• [Supplied text]:
· · ·

Opinion polls show Mugabe victory

This article reveals opinion polls before the Zimbabwe election that pointed to an overwhelming Zanu-PF victory. It makes it  clear that Mr Tsvangirai and the MDC’s attempts to say that there was massive election fraud is part of a  big lie campaign. Yet, given what we have been told about the ‘mass murdering, brutal, tyrant’ Mugabe, the election result makes no sense. How could people who have been mass murdered by Mugabe now vote for him? Of course, the answer is that the West had a big lie campaign. Many black people, including many on the TUC Race Relations Committee, in the NUJ, and black journalists association, Inspire, believed the lie campaign. (Although, according to a poll in the early part of the 2000 decade, one-third of Voice readers regarded Mugabe as a strong leader. While he came third in a poll of African heroes in an African magazine.) If  people believe the nonsense ‘Mugabe Matabeleland genocide’ story, they need to explain why apartheid South Africa did not lead a  campaign similar to what they did in Angola to create a civil war to remove Mugabe.

· · ·

• [Work instruction]:
Please write out the whole piece on the Zimbabwe election polls, word for word. You won't need the data.

• [Collected data]:
· · ·

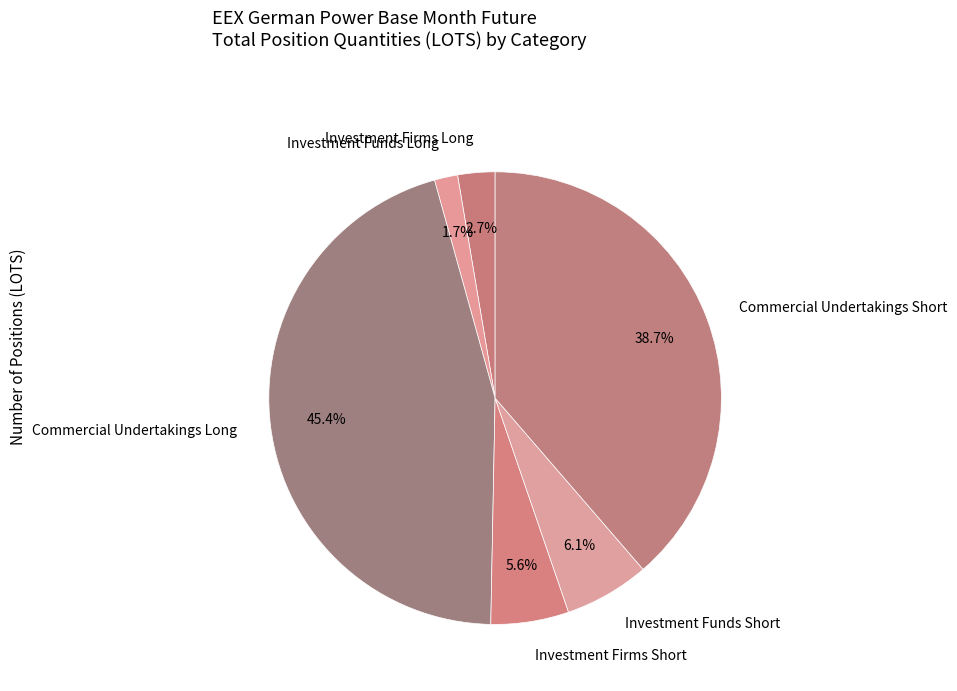

What percentage is NOT represented by Investment Firms Short?

94.4%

· · ·

• [Result]:
Opinion polls show Mugabe victory

This article reveals opinion polls before the Zimbabwe election that pointed to an overwhelming Zanu-PF victory. It makes it  clear that Mr Tsvangirai and the MDC’s attempts to say that there was massive election fraud is part of a  big lie campaign. Yet, given what we have been told about the ‘mass murdering, brutal, tyrant’ Mugabe, the election result makes no sense. How could people who have been mass murdered by Mugabe now vote for him? Of course, the answer is that the West had a big lie campaign. Many black people, including many on the TUC Race Relations Committee, in the NUJ, and black journalists association, Inspire, believed the lie campaign. (Although, according to a poll in the early part of the 2000 decade, one-third of Voice readers regarded Mugabe as a strong leader. While he came third in a poll of African heroes in an African magazine.) If  people believe the nonsense ‘Mugabe Matabeleland genocide’ story, they need to explain why apartheid South Africa did not lead a  campaign similar to what they did in Angola to create a civil war to remove Mugabe.